Add support for IPv6 VRF.

config router bgp
    config vrf-leak6
        edit <vrf>
            config target
                edit <vrf>
                    set route-map <string>
                    set interface <string>
                end
            end
        next
end

The VRF origin and target IDs are an integer between 0 - 31.

config router static6
    edit <id>
        set vrf <integer>
    next
end

The VRF is an integer between 0 - 31.

Move the delay and required settings from the automation-action table to the automation-stitch table within an actions subtable so they can be set per stitch.

config system automation-stitch
    edit <name>
        set trigger <name>
        config actions
            edit 1
                set action <name>
                set delay <integer>
                set required {enable | disable}
            next
            edit 2
                set action <name>
            next
        end
    next
end

Add the following option to backup configuration files using SFTP:

# execute backup config sftp <file name> <SFTP server><:SFTP port> [user] [password]

Add support for static, round-robin, weighted, first alive, and HTTP host load-balancing methods to have hold down option to the real server of the access proxy.

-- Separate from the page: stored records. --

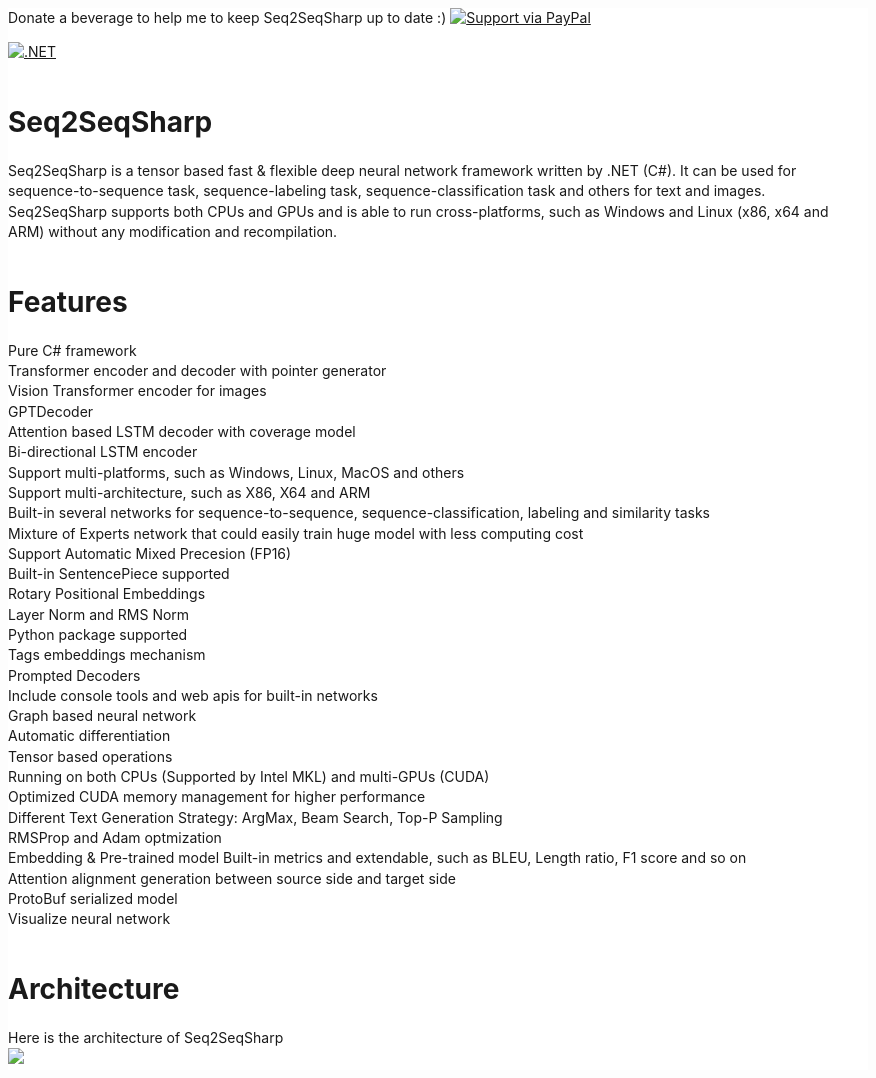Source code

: ﻿Donate a beverage to help me to keep Seq2SeqSharp up to date :) [![Support via PayPal](https://www.paypalobjects.com/en_GB/i/btn/btn_donate_SM.gif)](https://www.paypal.me/fuzhongkai/)

[![.NET](https://github.com/zhongkaifu/Seq2SeqSharp/actions/workflows/dotnet.yml/badge.svg)](https://github.com/zhongkaifu/Seq2SeqSharp/actions/workflows/dotnet.yml)
# Seq2SeqSharp  
Seq2SeqSharp is a tensor based fast & flexible deep neural network framework written by .NET (C#). It can be used for sequence-to-sequence task, sequence-labeling task, sequence-classification task and others for text and images. Seq2SeqSharp supports both CPUs and GPUs and is able to run cross-platforms, such as Windows and Linux (x86, x64 and ARM) without any modification and recompilation.  

# Features  
Pure C# framework   
Transformer encoder and decoder with pointer generator  
Vision Transformer encoder for images  
GPTDecoder  
Attention based LSTM decoder with coverage model  
Bi-directional LSTM encoder  
Support multi-platforms, such as Windows, Linux, MacOS and others  
Support multi-architecture, such as X86, X64 and ARM  
Built-in several networks for sequence-to-sequence, sequence-classification, labeling and similarity tasks  
Mixture of Experts network that could easily train huge model with less computing cost  
Support Automatic Mixed Precesion (FP16)  
Built-in SentencePiece supported  
Rotary Positional Embeddings  
Layer Norm and RMS Norm  
Python package supported  
Tags embeddings mechanism  
Prompted Decoders  
Include console tools and web apis for built-in networks  
Graph based neural network  
Automatic differentiation  
Tensor based operations  
Running on both CPUs (Supported by Intel MKL) and multi-GPUs (CUDA)  
Optimized CUDA memory management for higher performance  
Different Text Generation Strategy: ArgMax, Beam Search, Top-P Sampling  
RMSProp and Adam optmization  
Embedding & Pre-trained model 
Built-in metrics and extendable, such as BLEU, Length ratio, F1 score and so on  
Attention alignment generation between source side and target side  
ProtoBuf serialized model  
Visualize neural network  

# Architecture  
Here is the architecture of Seq2SeqSharp  
![](https://raw.githubusercontent.com/zhongkaifu/Seq2SeqSharp/master/Images/Overview.jpg)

config firewall access-proxy
    edit <name>
        config api-gateway
            edit <id>
                config realservers
                    edit <id>
                        set ip <address>
                        set port <integer>
                        set status active
                        set health-check enable
                        set holddown-interval {enable | disable}
                        set health-check-proto {ping | http | tcp-connect}
                    next
                end
            next
        end
    next
end

The holddown-intervaloption is only available if the real server health check of the access proxy is enabled.

Update antivirus quarantine settings to reflect that they are now based on machine learning malware detection instead of heuristics.

config antivirus quarantine
    set drop-machine-learning <option>
    set store-machine-learning <option>
end

Add certificate authentication support for proxy policy authentication.

config authentication setting
    set cert-auth {enable | disable}
    set cert-captive-portal <hostname>
    set cert-captive-portal-ip <address>
    set cert-captive-portal-port <integer>
end

Where cert-captive-portal-port is the captive portal port number (1 - 65535, default = 7832).